Siccome il disco ha preso le mosse dallo spettacolo teatrale “Tutto brucia”, per il quale tu hai scritto le musiche, comincerei col chiederti come sta andando, visto che avete debuttato a Roma pochi giorni fa e tu sei parte integrante del cast…
Andremo avanti fino al 23, da giovedì a domenica, abbiamo ancora altre dieci repliche davanti a noi (ride NDA)! La prima è stata super emozionante, poi man mano che si va avanti le cose si assopiscono: non tanto l’essere lì, che è sempre molto bello e profondo, soprattutto per la connessione che c’è con Silvia (Calderoni NDA) e Stefania (Tansini NDA), quanto tutte quelle paranoie dal punto di vista tecnico o tutta la tensione della prima; probabilmente loro non hanno questi problemi visto che, essendo artiste molto note, hanno già tantissime rappresentazioni nel curriculum; per me invece era la prima volta in teatro ed è stato strano, direi piacevolmente pauroso…

Il pubblico sta rispondendo bene?
La gente è entusiasta, mi sembra che ci sia un’ottima risposta. Ovviamente non posso dare giudizi su quello che faccio io, comunque sono molto felice: nelle prime date c’è stata un po’ di paura ma credo che da adesso in avanti riusciremo veramente a divertirci!

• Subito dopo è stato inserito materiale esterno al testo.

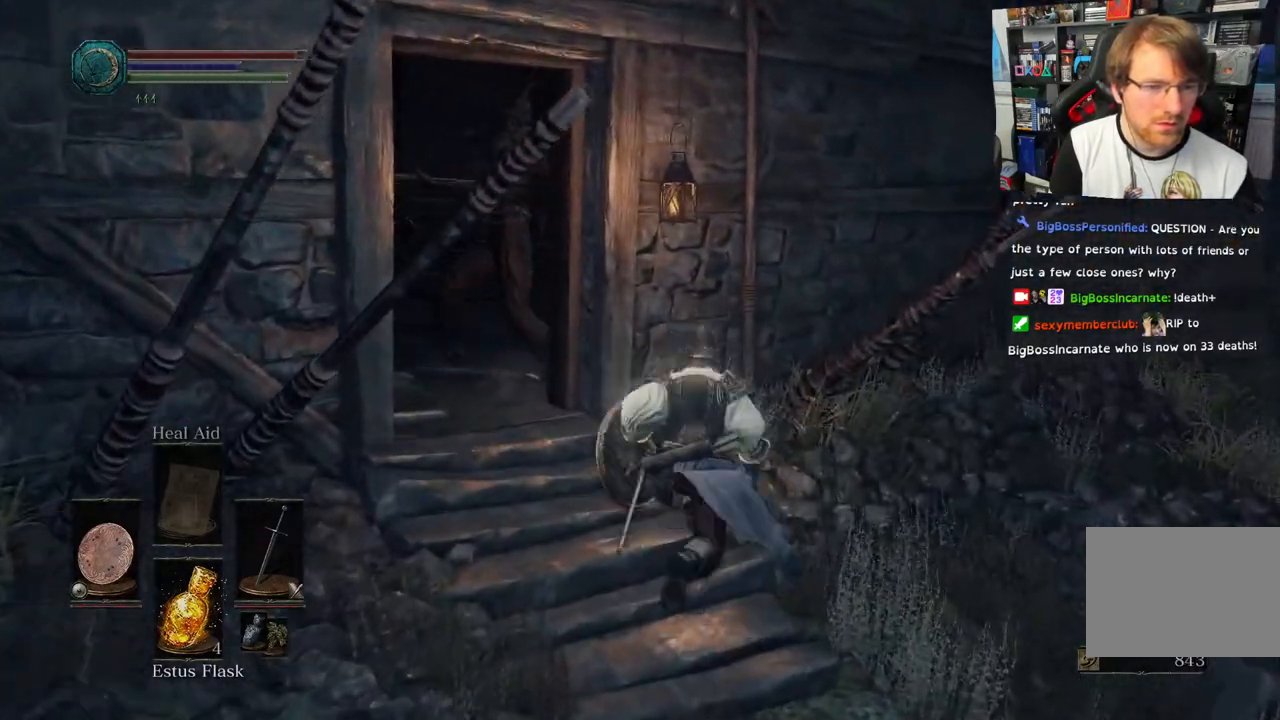
{"buttons": ["L1"], "left_stick": "right", "right_stick": "left", "events": [[233, "CIRCLE", "down"], [333, "CIRCLE", "up"]]}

Il tuo ruolo è molto particolare perché hai scritto le musiche ma sei anche sul palco per tutto il tempo a suonare e ci sono dei momenti in cui interagisci direttamente con le attrici…  
Credo che loro volessero qualcuno che rimanesse in scena. L’anno scorso hanno lanciato un’audizione perché cercavano un musicista, un sound designer e un performer, sempre per questo spettacolo. Quando ho deciso di partecipare stavo iniziando a lavorare con la musica elettronica e, pur non rispondendo esattamente al profilo indicato, gli ho mandato un paio di brani di prova. Loro mi conoscevano già come musicista perché avevano usato una mia canzone per un altro loro lavoro. Così è successo che hanno operato una selezione di musicisti e sono stata scelta. Abbiamo poi fatto questo workshop assieme ai performer e agli altri musicisti che avevano scelto e già l’idea era quella di mettere tutti in scena. Ho usato tantissima chitarra e tanta voce, probabilmente loro si sono innamorati di questa cosa, a Silvia soprattutto piaceva che io accompagnassi lo spettacolo passo dopo passo, mentre invece Demetrio Cecchitelli, che è l’altro musicista è stato scelto con me, si è occupato di tutto il Sound Landscape, anche se poi due tracce le abbiamo sviluppate insieme io e lui. È stato quindi un lavoro corale a partire da grandi improvvisazioni, quindi quest’idea del coinvolgermi all’interno della scena è nata in modo molto naturale.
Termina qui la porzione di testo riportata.